---------- EXERCISE DATA ----------

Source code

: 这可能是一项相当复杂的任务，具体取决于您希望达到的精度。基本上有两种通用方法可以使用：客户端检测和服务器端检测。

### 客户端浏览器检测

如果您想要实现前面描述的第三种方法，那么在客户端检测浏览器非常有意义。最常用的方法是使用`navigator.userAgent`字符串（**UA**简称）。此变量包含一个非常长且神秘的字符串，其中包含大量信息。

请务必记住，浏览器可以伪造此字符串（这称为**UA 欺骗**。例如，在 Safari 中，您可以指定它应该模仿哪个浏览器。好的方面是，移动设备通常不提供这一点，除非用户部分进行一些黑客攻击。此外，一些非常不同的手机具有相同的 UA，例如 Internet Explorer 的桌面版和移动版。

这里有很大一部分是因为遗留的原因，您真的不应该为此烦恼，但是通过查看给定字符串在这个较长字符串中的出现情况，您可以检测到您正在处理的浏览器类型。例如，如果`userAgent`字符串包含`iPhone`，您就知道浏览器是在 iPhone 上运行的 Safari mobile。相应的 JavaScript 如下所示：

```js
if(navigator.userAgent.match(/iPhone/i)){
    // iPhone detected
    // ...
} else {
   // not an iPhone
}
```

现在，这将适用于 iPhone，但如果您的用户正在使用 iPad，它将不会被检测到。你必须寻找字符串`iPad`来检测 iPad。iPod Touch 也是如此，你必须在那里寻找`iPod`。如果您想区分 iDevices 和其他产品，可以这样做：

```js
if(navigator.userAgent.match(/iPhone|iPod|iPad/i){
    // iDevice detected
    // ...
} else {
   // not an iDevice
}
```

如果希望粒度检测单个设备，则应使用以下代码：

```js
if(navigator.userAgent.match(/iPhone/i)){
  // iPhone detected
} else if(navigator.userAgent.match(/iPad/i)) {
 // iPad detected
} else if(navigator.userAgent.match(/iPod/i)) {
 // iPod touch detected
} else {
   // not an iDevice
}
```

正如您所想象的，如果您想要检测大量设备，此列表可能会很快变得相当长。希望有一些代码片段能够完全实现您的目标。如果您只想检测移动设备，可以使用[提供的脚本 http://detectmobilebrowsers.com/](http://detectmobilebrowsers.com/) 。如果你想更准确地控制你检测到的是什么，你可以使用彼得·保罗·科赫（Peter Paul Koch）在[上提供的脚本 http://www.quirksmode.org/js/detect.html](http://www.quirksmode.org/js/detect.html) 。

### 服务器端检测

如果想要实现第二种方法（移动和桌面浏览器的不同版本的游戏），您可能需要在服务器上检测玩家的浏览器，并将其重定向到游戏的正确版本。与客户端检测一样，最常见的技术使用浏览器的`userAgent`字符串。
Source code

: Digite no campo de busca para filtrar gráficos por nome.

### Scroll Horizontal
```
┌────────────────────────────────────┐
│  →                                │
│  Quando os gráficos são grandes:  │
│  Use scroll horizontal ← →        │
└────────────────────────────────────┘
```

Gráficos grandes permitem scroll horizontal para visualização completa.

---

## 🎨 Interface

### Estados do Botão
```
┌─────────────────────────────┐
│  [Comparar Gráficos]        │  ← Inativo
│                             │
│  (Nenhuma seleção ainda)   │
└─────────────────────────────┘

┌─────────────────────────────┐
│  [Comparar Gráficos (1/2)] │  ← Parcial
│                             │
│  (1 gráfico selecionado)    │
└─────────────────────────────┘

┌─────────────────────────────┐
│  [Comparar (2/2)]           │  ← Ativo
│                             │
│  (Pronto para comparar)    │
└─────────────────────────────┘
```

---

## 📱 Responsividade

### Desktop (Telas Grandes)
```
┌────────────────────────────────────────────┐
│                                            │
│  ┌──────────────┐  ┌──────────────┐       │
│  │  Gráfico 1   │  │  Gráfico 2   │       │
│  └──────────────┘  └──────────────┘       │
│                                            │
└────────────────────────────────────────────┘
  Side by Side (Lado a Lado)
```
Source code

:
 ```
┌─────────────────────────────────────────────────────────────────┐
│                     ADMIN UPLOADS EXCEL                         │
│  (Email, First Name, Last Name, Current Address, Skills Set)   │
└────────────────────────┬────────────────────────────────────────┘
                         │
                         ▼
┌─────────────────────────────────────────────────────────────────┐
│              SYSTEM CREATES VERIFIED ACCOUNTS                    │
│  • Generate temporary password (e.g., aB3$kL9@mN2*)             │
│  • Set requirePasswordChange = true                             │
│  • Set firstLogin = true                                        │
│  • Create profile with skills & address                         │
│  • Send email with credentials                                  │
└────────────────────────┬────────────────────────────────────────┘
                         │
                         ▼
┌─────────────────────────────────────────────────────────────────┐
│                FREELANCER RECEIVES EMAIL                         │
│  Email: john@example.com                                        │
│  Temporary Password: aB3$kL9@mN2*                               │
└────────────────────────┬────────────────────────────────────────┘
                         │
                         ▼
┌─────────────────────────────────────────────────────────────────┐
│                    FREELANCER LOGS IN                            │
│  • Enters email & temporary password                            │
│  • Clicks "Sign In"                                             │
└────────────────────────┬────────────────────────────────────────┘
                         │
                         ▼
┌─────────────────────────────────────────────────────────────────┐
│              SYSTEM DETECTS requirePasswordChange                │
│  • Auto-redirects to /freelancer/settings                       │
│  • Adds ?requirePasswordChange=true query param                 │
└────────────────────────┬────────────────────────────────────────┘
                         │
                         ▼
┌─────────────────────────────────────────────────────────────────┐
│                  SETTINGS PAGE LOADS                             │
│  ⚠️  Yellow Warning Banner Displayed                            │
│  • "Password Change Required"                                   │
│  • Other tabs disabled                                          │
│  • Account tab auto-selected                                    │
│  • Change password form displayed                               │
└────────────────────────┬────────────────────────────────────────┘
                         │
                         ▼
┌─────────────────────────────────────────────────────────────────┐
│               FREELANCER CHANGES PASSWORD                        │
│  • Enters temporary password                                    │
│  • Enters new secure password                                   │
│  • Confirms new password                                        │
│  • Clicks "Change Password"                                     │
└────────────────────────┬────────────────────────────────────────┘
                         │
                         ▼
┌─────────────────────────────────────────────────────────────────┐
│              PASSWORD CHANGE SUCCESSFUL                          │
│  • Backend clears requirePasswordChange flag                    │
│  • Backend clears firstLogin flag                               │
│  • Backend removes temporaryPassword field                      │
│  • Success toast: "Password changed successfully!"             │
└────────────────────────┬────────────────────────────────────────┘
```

----------

** PROBLEM REQUIREMENTS **
Keeping each line exactly as it is, retype all of the data.

** ANSWER TO THIS TASK **
Source code

: 这可能是一项相当复杂的任务，具体取决于您希望达到的精度。基本上有两种通用方法可以使用：客户端检测和服务器端检测。

### 客户端浏览器检测

如果您想要实现前面描述的第三种方法，那么在客户端检测浏览器非常有意义。最常用的方法是使用`navigator.userAgent`字符串（**UA**简称）。此变量包含一个非常长且神秘的字符串，其中包含大量信息。

请务必记住，浏览器可以伪造此字符串（这称为**UA 欺骗**。例如，在 Safari 中，您可以指定它应该模仿哪个浏览器。好的方面是，移动设备通常不提供这一点，除非用户部分进行一些黑客攻击。此外，一些非常不同的手机具有相同的 UA，例如 Internet Explorer 的桌面版和移动版。

这里有很大一部分是因为遗留的原因，您真的不应该为此烦恼，但是通过查看给定字符串在这个较长字符串中的出现情况，您可以检测到您正在处理的浏览器类型。例如，如果`userAgent`字符串包含`iPhone`，您就知道浏览器是在 iPhone 上运行的 Safari mobile。相应的 JavaScript 如下所示：

```js
if(navigator.userAgent.match(/iPhone/i)){
    // iPhone detected
    // ...
} else {
   // not an iPhone
}
```

现在，这将适用于 iPhone，但如果您的用户正在使用 iPad，它将不会被检测到。你必须寻找字符串`iPad`来检测 iPad。iPod Touch 也是如此，你必须在那里寻找`iPod`。如果您想区分 iDevices 和其他产品，可以这样做：

```js
if(navigator.userAgent.match(/iPhone|iPod|iPad/i){
    // iDevice detected
    // ...
} else {
   // not an iDevice
}
```

如果希望粒度检测单个设备，则应使用以下代码：

```js
if(navigator.userAgent.match(/iPhone/i)){
  // iPhone detected
} else if(navigator.userAgent.match(/iPad/i)) {
 // iPad detected
} else if(navigator.userAgent.match(/iPod/i)) {
 // iPod touch detected
} else {
   // not an iDevice
}
```

正如您所想象的，如果您想要检测大量设备，此列表可能会很快变得相当长。希望有一些代码片段能够完全实现您的目标。如果您只想检测移动设备，可以使用[提供的脚本 http://detectmobilebrowsers.com/](http://detectmobilebrowsers.com/) 。如果你想更准确地控制你检测到的是什么，你可以使用彼得·保罗·科赫（Peter Paul Koch）在[上提供的脚本 http://www.quirksmode.org/js/detect.html](http://www.quirksmode.org/js/detect.html) 。

### 服务器端检测

如果想要实现第二种方法（移动和桌面浏览器的不同版本的游戏），您可能需要在服务器上检测玩家的浏览器，并将其重定向到游戏的正确版本。与客户端检测一样，最常见的技术使用浏览器的`userAgent`字符串。
Source code

: Digite no campo de busca para filtrar gráficos por nome.

### Scroll Horizontal
```
┌────────────────────────────────────┐
│  →                                │
│  Quando os gráficos são grandes:  │
│  Use scroll horizontal ← →        │
└────────────────────────────────────┘
```

Gráficos grandes permitem scroll horizontal para visualização completa.

---

## 🎨 Interface

### Estados do Botão
```
┌─────────────────────────────┐
│  [Comparar Gráficos]        │  ← Inativo
│                             │
│  (Nenhuma seleção ainda)   │
└─────────────────────────────┘

┌─────────────────────────────┐
│  [Comparar Gráficos (1/2)] │  ← Parcial
│                             │
│  (1 gráfico selecionado)    │
└─────────────────────────────┘

┌─────────────────────────────┐
│  [Comparar (2/2)]           │  ← Ativo
│                             │
│  (Pronto para comparar)    │
└─────────────────────────────┘
```

---

## 📱 Responsividade

### Desktop (Telas Grandes)
```
┌────────────────────────────────────────────┐
│                                            │
│  ┌──────────────┐  ┌──────────────┐       │
│  │  Gráfico 1   │  │  Gráfico 2   │       │
│  └──────────────┘  └──────────────┘       │
│                                            │
└────────────────────────────────────────────┘
  Side by Side (Lado a Lado)
```
Source code

:
 ```
┌─────────────────────────────────────────────────────────────────┐
│                     ADMIN UPLOADS EXCEL                         │
│  (Email, First Name, Last Name, Current Address, Skills Set)   │
└────────────────────────┬────────────────────────────────────────┘
                         │
                         ▼
┌─────────────────────────────────────────────────────────────────┐
│              SYSTEM CREATES VERIFIED ACCOUNTS                    │
│  • Generate temporary password (e.g., aB3$kL9@mN2*)             │
│  • Set requirePasswordChange = true                             │
│  • Set firstLogin = true                                        │
│  • Create profile with skills & address                         │
│  • Send email with credentials                                  │
└────────────────────────┬────────────────────────────────────────┘
                         │
                         ▼
┌─────────────────────────────────────────────────────────────────┐
│                FREELANCER RECEIVES EMAIL                         │
│  Email: john@example.com                                        │
│  Temporary Password: aB3$kL9@mN2*                               │
└────────────────────────┬────────────────────────────────────────┘
                         │
                         ▼
┌─────────────────────────────────────────────────────────────────┐
│                    FREELANCER LOGS IN                            │
│  • Enters email & temporary password                            │
│  • Clicks "Sign In"                                             │
└────────────────────────┬────────────────────────────────────────┘
                         │
                         ▼
┌─────────────────────────────────────────────────────────────────┐
│              SYSTEM DETECTS requirePasswordChange                │
│  • Auto-redirects to /freelancer/settings                       │
│  • Adds ?requirePasswordChange=true query param                 │
└────────────────────────┬────────────────────────────────────────┘
                         │
                         ▼
┌─────────────────────────────────────────────────────────────────┐
│                  SETTINGS PAGE LOADS                             │
│  ⚠️  Yellow Warning Banner Displayed                            │
│  • "Password Change Required"                                   │
│  • Other tabs disabled                                          │
│  • Account tab auto-selected                                    │
│  • Change password form displayed                               │
└────────────────────────┬────────────────────────────────────────┘
                         │
                         ▼
┌─────────────────────────────────────────────────────────────────┐
│               FREELANCER CHANGES PASSWORD                        │
│  • Enters temporary password                                    │
│  • Enters new secure password                                   │
│  • Confirms new password                                        │
│  • Clicks "Change Password"                                     │
└────────────────────────┬────────────────────────────────────────┘
                         │
                         ▼
┌─────────────────────────────────────────────────────────────────┐
│              PASSWORD CHANGE SUCCESSFUL                          │
│  • Backend clears requirePasswordChange flag                    │
│  • Backend clears firstLogin flag                               │
│  • Backend removes temporaryPassword field                      │
│  • Success toast: "Password changed successfully!"             │
└────────────────────────┬────────────────────────────────────────┘
```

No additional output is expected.